#### [Directions]
An acceptable answer contains every record below, unchanged, and no pictures.

#### [Saved data entries]
--
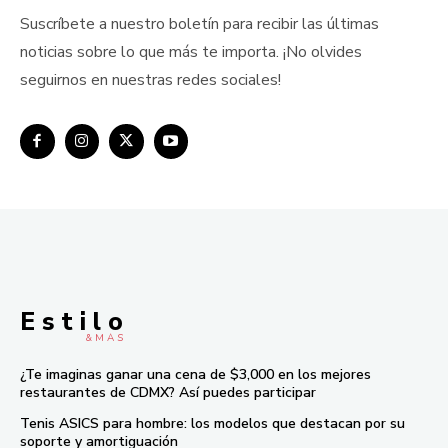
Suscríbete a nuestro boletín para recibir las últimas
noticias sobre lo que más te importa. ¡No olvides
seguirnos en nuestras redes sociales!
E s t i l o
& M À S
¿Te imaginas ganar una cena de $3,000 en los mejores
restaurantes de CDMX? Así puedes participar
Tenis ASICS para hombre: los modelos que destacan por su
soporte y amortiguación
--
#### [Task response]
Suscríbete a nuestro boletín para recibir las últimas
noticias sobre lo que más te importa. ¡No olvides
seguirnos en nuestras redes sociales!
E s t i l o
& M À S
¿Te imaginas ganar una cena de $3,000 en los mejores
restaurantes de CDMX? Así puedes participar
Tenis ASICS para hombre: los modelos que destacan por su
soporte y amortiguación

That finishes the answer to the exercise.